#### Passage for review
>>

Does the "per fixture" price method allow for various types of layouts, size of bathrooms, distance between bathrooms, and distance from downstairs plumbing? Talk of per fixture or per fot prices always make me think something crucial is being left out of the formula.


----------



## ShtRnsdownhill (Jan 13, 2016)

czplumbing said:


> what I mean is when you get a set of plans and lets say there are two bathrooms, each have toilet, sink, shower three fixtures in each a total of six fixtures in all and they are on the 2nd floor , so there will be drops needed, are your fixture price including the drops or give your fixture price and also put in labor and material needed to do the drops


I will ask contractor( if steady customer) if I can take a look at the job( if home owner or new contractor, I have to look), if big enough, that there could be BIG pricing differences on how piping has to be installed, and ill ask about where I can run piping from existing plumbing to new plumbing area, and each job has differences, there is no 1 size pricing fits all...unless its a new house from scratch, then the job is big enough that you can build a little fudge factor in...I wont go out of my way to look at a simple bathroom redo or say moving a kitchen sink a few feet..but I always try to cover my a$$ with telling them, if I cant see the job to price..there could be extras...


----------



## dragit (Jan 16, 2015)

I use the Fastpipe software when bidding new construction or major remodels. Each fixture has a labor rate (and that's just setting the fixture), your drops/risers and such are totally separate.


----------



## Plumbus (Aug 4, 2008)

<<

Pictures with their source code
>>

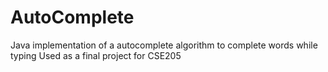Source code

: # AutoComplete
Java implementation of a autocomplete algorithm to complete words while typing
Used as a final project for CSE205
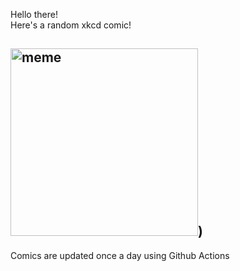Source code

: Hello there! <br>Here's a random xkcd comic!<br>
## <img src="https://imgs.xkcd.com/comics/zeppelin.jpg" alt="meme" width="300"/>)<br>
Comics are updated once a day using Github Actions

<<
>>

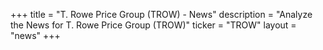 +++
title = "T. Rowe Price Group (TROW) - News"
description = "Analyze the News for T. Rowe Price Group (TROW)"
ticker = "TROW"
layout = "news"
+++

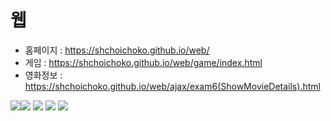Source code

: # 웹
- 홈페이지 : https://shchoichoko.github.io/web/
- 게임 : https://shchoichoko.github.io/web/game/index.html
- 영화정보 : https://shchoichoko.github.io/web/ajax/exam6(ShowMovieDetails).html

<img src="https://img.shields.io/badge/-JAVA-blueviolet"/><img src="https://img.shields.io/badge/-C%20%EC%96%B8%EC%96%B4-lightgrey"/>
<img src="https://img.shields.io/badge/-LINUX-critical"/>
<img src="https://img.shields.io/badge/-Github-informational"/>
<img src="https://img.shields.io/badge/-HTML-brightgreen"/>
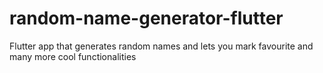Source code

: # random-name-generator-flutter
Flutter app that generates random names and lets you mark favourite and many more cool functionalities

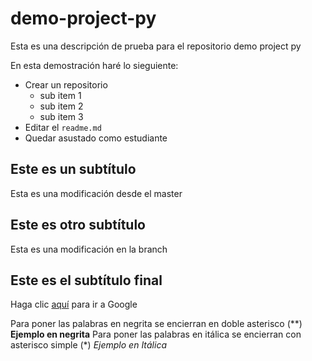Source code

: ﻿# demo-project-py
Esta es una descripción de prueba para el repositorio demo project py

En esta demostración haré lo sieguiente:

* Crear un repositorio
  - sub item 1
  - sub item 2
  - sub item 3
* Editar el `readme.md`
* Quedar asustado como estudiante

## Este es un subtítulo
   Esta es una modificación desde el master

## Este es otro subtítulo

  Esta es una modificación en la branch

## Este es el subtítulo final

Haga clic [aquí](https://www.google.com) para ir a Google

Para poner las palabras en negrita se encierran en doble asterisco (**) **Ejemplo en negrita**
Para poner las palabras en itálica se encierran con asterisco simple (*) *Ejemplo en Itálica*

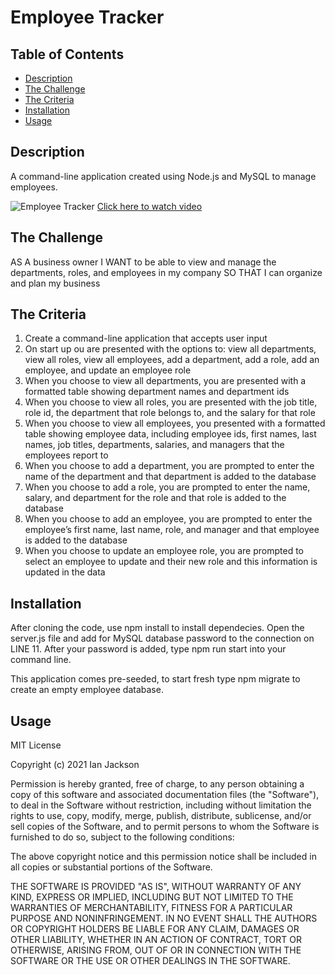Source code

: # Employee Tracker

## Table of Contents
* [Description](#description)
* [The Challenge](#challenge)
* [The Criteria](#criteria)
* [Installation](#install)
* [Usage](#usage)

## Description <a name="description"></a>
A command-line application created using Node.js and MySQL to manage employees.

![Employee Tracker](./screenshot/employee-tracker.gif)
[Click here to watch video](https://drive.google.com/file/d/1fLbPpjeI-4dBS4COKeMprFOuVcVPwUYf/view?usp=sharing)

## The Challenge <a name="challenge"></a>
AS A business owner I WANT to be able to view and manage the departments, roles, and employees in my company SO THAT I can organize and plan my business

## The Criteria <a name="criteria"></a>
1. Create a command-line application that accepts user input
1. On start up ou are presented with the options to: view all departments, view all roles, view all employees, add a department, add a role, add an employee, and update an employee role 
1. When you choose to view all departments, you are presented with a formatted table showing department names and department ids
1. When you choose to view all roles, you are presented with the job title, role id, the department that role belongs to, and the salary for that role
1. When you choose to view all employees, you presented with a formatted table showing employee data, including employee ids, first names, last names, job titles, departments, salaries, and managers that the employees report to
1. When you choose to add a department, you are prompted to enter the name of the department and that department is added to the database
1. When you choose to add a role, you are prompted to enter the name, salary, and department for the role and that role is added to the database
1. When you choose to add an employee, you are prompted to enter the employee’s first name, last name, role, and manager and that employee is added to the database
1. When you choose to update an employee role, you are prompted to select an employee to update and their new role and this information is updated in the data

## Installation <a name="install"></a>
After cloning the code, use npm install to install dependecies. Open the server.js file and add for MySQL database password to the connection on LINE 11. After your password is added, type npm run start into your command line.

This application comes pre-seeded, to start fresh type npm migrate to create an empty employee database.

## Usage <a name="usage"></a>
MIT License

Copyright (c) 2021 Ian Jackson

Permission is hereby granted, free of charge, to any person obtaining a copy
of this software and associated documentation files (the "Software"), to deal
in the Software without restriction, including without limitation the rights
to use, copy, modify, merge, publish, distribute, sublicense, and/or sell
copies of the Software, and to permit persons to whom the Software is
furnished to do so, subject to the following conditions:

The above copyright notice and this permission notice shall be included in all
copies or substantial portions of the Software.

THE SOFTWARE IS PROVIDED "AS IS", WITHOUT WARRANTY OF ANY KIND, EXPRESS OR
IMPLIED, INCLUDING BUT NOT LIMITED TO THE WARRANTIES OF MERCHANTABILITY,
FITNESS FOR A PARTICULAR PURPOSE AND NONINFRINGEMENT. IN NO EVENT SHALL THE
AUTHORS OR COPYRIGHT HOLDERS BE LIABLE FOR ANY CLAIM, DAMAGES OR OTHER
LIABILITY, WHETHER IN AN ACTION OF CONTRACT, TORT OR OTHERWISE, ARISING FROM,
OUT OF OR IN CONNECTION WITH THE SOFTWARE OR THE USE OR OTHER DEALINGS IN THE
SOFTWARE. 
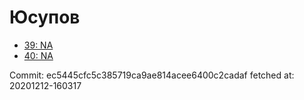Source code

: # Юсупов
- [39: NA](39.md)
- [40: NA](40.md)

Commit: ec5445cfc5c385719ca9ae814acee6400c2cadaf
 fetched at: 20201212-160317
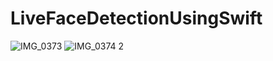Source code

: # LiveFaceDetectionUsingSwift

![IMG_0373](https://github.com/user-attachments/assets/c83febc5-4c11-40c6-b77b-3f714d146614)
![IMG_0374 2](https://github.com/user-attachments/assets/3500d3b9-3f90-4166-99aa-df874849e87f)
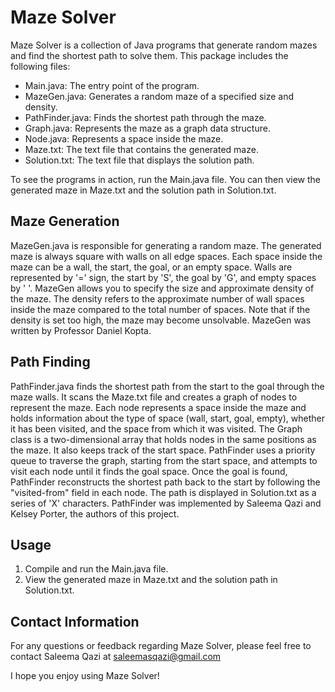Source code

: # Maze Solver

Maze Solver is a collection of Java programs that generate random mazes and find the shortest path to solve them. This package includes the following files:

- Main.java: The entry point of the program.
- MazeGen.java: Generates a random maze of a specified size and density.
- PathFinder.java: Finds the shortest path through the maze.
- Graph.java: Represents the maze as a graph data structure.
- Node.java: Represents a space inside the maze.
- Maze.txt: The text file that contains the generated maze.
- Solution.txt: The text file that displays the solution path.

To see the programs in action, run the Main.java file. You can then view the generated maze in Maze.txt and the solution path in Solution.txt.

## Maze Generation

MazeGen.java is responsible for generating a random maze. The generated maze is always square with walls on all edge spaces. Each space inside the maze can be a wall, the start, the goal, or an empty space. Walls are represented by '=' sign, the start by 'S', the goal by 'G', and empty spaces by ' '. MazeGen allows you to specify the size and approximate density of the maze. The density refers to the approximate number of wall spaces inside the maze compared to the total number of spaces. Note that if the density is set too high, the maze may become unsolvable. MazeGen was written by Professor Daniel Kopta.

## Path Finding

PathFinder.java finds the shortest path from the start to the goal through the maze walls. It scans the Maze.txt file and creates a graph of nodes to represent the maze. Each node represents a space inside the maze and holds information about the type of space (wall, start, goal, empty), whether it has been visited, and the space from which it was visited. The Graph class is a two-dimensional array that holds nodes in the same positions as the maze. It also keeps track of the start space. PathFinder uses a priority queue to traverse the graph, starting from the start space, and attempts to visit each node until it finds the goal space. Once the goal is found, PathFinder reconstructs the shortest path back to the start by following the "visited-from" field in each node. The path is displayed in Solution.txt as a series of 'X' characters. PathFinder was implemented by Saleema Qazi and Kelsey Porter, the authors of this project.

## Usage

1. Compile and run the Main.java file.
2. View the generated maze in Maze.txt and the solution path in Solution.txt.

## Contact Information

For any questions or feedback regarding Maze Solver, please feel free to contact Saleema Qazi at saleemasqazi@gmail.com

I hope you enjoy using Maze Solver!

<<

#### What to produce
Edit the stretch of the thread on per-fixture pricing from "I use the Fastpipe" through "are totally separate.", putting "large renovations" in place of "major remodels". None of this material is needed for the work that comes next.

#### Task solution
I use the Fastpipe software when bidding new construction or large renovations. Each fixture has a labor rate (and that's just setting the fixture), your drops/risers and such are totally separate.